READING PASSAGE

╭──

Question

A 50-gal tank initially contains 20 gal of pure water. Salt- water solution containing 0.5 lb of salt for each gallon of water begins entering the tank at a rate of 4 gal/min. Simultaneously, a drain is opened at the bottom of the tank, allowing the salt-water solution to leave the tank at a rate of 2 gal/min. What is the salt content (lb) in the tank at the precise moment that the tank is full of salt-water solution?

Answer 1

Answer:

x(15) = 21 lb

Step-by-step explanation:

Rate of change in volume of salt water solution = rate of volume incoming - rate of volume outgoing

                                dV/dt  = 4 - 2 =2gal/min

So, the equation for volume at cetain time t at given conditions and values becomes,

                                V(t) = 2t + V

                                V(t) = 2t + 20   gal-------------------euqation (1)

╰──

TASKS TO COMPLETE
- 1) In the salt-tank problem, rewrite the paragraph beginning "A 50-gal tank initially contains" as a bulleted list that keeps its main facts.
- 2) In the rows, update the lines from the line with "regression testing for UI components" up to and including the line with "Query) — Server" so that "industry" becomes "field" everywhere, changing nothing else.

SOURCE RECORDS

╭──

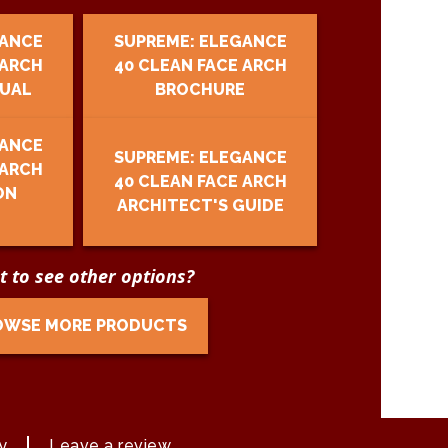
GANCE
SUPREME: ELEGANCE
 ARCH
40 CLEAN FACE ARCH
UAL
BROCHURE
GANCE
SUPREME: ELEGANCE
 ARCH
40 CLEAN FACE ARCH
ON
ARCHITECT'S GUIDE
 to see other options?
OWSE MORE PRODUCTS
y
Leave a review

╰──
╭──

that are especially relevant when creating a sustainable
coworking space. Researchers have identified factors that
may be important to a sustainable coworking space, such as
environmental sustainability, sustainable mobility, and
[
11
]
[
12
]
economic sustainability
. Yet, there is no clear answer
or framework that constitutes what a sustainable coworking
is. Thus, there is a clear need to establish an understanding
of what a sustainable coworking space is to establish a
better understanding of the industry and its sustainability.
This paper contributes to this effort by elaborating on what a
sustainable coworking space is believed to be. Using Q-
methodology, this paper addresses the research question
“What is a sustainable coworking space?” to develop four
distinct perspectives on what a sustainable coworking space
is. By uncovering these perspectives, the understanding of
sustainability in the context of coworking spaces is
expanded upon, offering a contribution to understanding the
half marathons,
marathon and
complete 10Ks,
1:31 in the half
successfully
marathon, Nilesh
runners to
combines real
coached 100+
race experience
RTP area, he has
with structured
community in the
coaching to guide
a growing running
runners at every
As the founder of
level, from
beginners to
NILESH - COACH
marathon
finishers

╰──
╭──

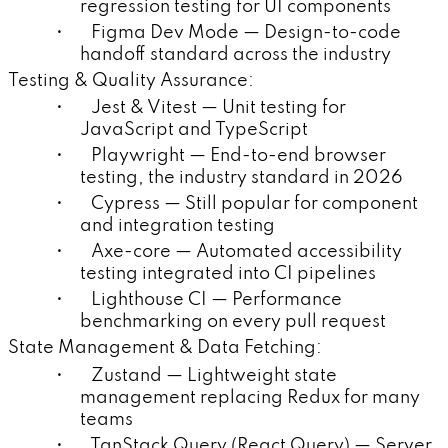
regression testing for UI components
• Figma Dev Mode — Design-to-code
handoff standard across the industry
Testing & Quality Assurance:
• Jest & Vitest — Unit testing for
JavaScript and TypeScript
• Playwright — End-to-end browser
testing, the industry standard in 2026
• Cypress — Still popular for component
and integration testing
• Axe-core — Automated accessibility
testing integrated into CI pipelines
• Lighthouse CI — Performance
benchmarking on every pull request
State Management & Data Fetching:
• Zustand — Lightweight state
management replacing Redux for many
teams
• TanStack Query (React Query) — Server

╰──

OUTPUTS BY TASK
- 1)
- Tank: 50-gal capacity, starting with 20 gal of pure water.
- Inflow: salt-water solution with 0.5 lb of salt per gallon, entering at 4 gal/min.
- Outflow: a drain at the bottom opens at the same time, letting the solution leave at 2 gal/min.
- Question: how many pounds of salt are in the tank at the exact moment it becomes full?

- 2)
regression testing for UI components
• Figma Dev Mode — Design-to-code
handoff standard across the field
Testing & Quality Assurance:
• Jest & Vitest — Unit testing for
JavaScript and TypeScript
• Playwright — End-to-end browser
testing, the field standard in 2026
• Cypress — Still popular for component
and integration testing
• Axe-core — Automated accessibility
testing integrated into CI pipelines
• Lighthouse CI — Performance
benchmarking on every pull request
State Management & Data Fetching:
• Zustand — Lightweight state
management replacing Redux for many
teams
• TanStack Query (React Query) — Server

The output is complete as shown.